Recently, after 5 days of starvation, I decided I absolutely need to stop this now because it was just getting seriously worse and morphing into an addiction that was taking over my life- I had to be losing weight every day and that mattered more than anything else.
I have been in recovery for 3 days now following a structured eating plan and although I'm feeling really positive, this weight gain is causing me to become really anxious and paranoid. I'm trying so incredibly hard to realize that it will be worth it in the end yet I'm so scared I'm going to just relapse again like I have with my 2 other recovery attempts, although admittedly they were a lot more half-hearted.
A part of my mind keeps questioning whether it will be worth it, as also being a sufferer of depression I doubt I'll be happy bulimic or not because I wasn't before that and I haven't been for years but now I feel I'm just going to get fat and simultaneously miserable. My thoughts keep on battling each other, but one thing I know for sure is that I don't want to be bulimic at all, but it also feels like all that effort has gone to waste. At the same time I know I'm not going to put on Xlbs and know I'm exaggerating things in my mind but I can't help it. I don't know what to think anymore or whether to carry on trying. This is so difficult.
After taking a deep breath, and reading that paragraph back I realize that's what bulimia does to you. It makes you panic. Yes, I am putting on weight but to be honest so far it's maximum Xkg and I was previously Xkg, which was underweight and becoming concerning to people. I've realized that with recovery I can maintain a sense of control which is what originally got me into my daily purging cycle.
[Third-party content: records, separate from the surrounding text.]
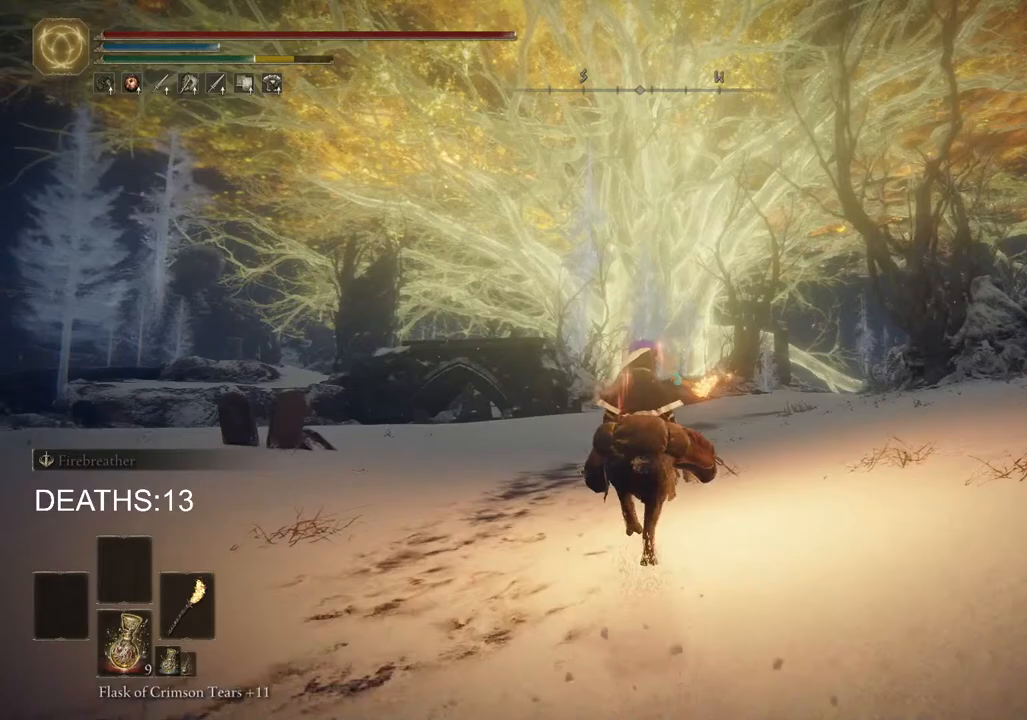
{"buttons": [], "left_stick": "up", "right_stick": "center", "events": [[167, "CIRCLE", "down"], [283, "CIRCLE", "up"]]}
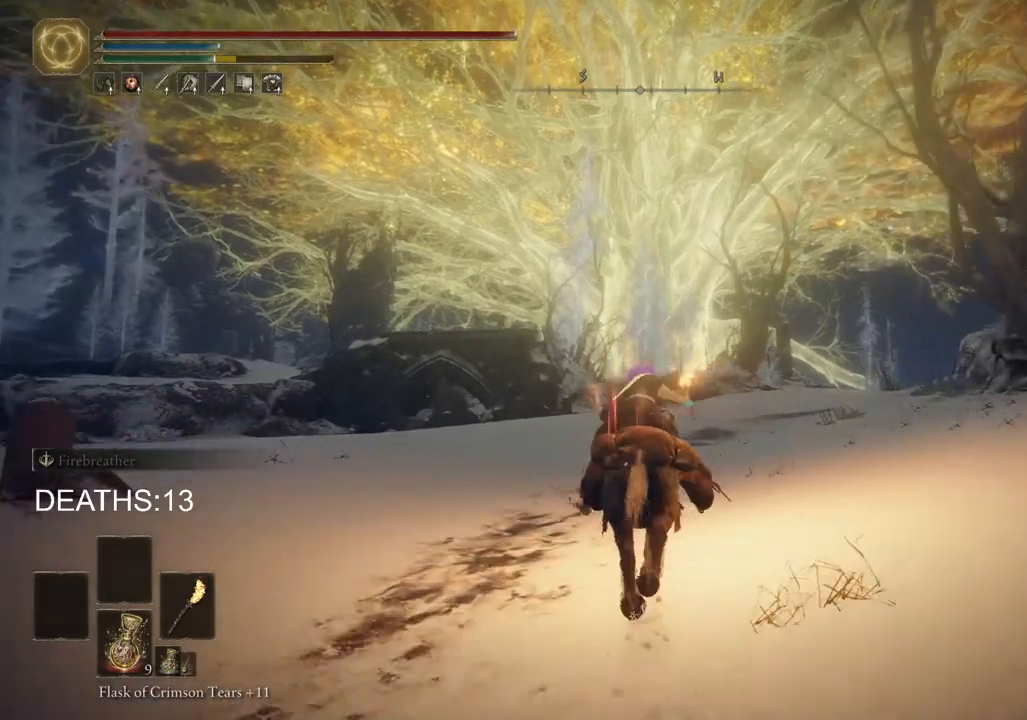
{"buttons": [], "left_stick": "up", "right_stick": "center", "events": []}
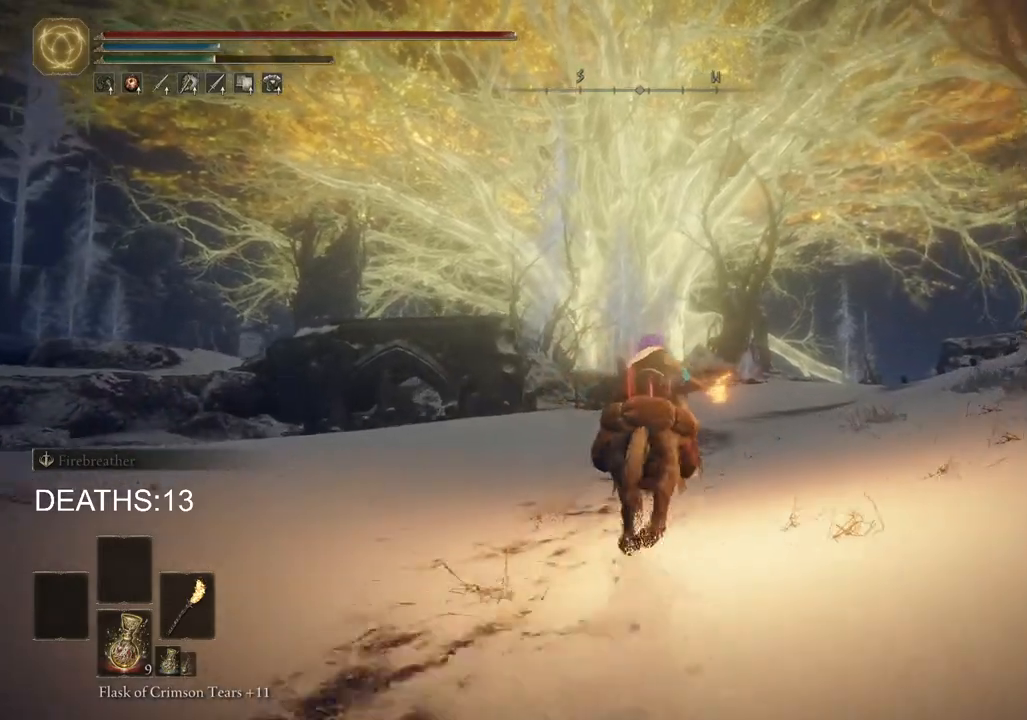
{"buttons": [], "left_stick": "up", "right_stick": "center", "events": []}
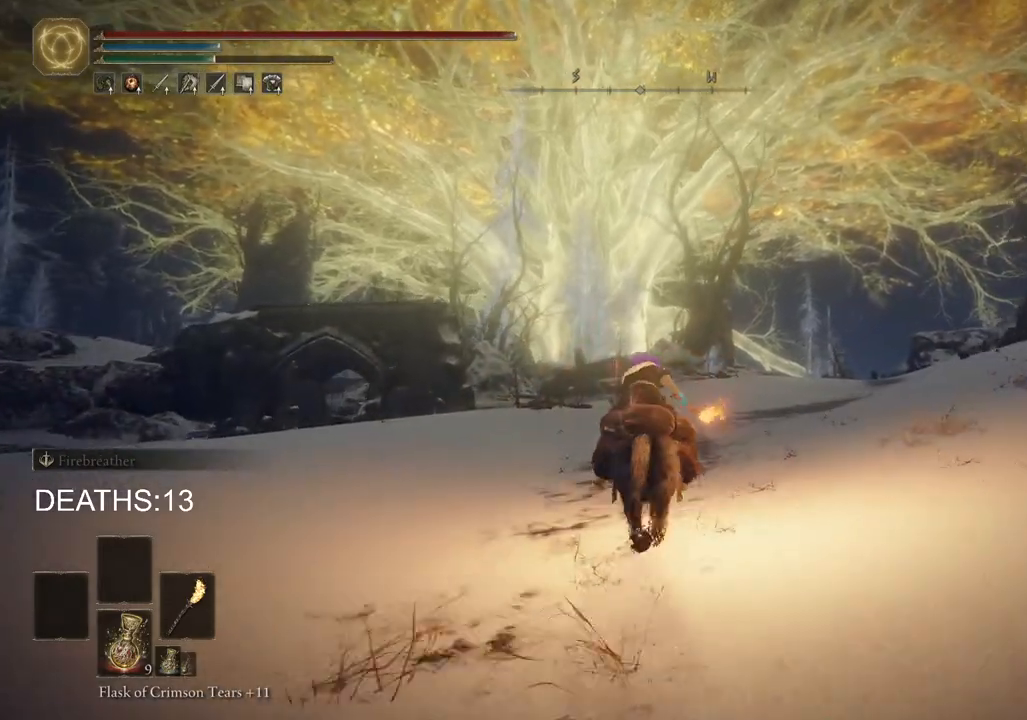
{"buttons": [], "left_stick": "up", "right_stick": "center", "events": []}
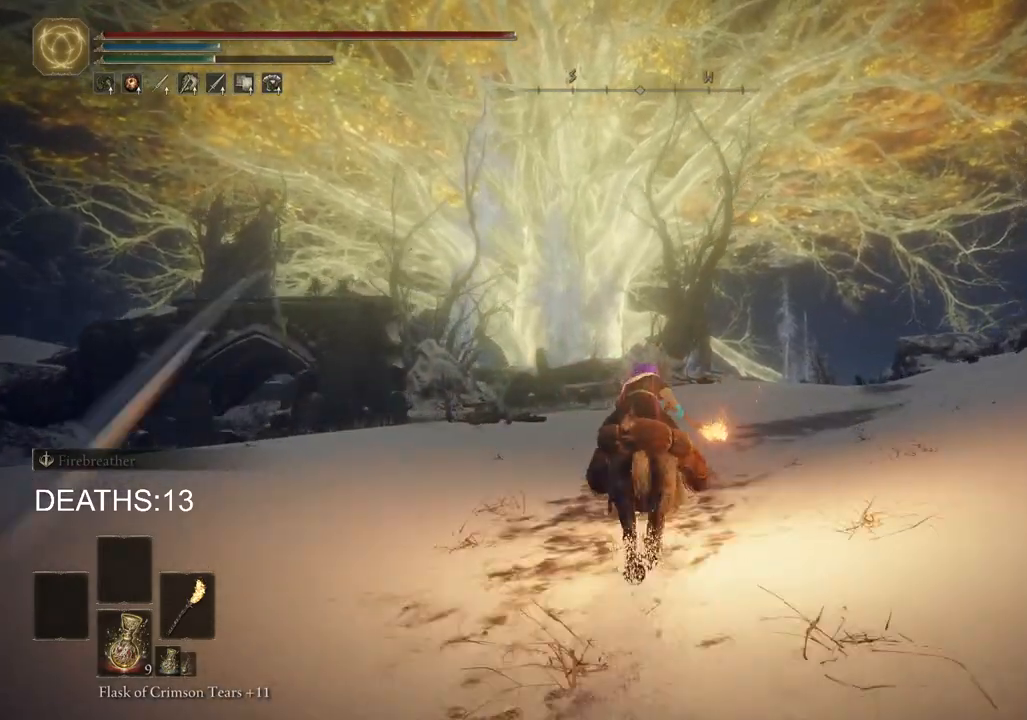
{"buttons": [], "left_stick": "up", "right_stick": "center", "events": [[200, "CIRCLE", "down"], [300, "CIRCLE", "up"]]}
After not long, I lost that control and by that time I was already fixed in the horrible eating and purging routine. In recovery, the structured eating helps you feel in control and gives you a different sense of pride at the end of the day, which is pride not that you're slimmer, but being proud that you're well on your way to being a healthier and yes, happier, individual. People have already seen the difference in me. Bulimia had deprived me of a personality, and now I'm gradually getting it back, and that alone makes me very happy. Not to mention it's so refreshing to be able to be excited about food again instead of seeing it as the enemy. So that's my story so far!
Ooh, P.S. MY OWN PERSONAL TIP- I really would recommend cooking and baking to anyone starting off recovery like me. It's helped me so much to be excited about food and most importantly become connected with food again. If you're connected with it, the last thing (hopefully) you'll be thinking about is throwing it up, especially if it's healthy and you can see what's gone into it, and obviously if it tastes good too. I've cooked at least 1 of my meals every day so far, and it's making the whole recovery thing seem more like a something fun rather than a daunting challenge.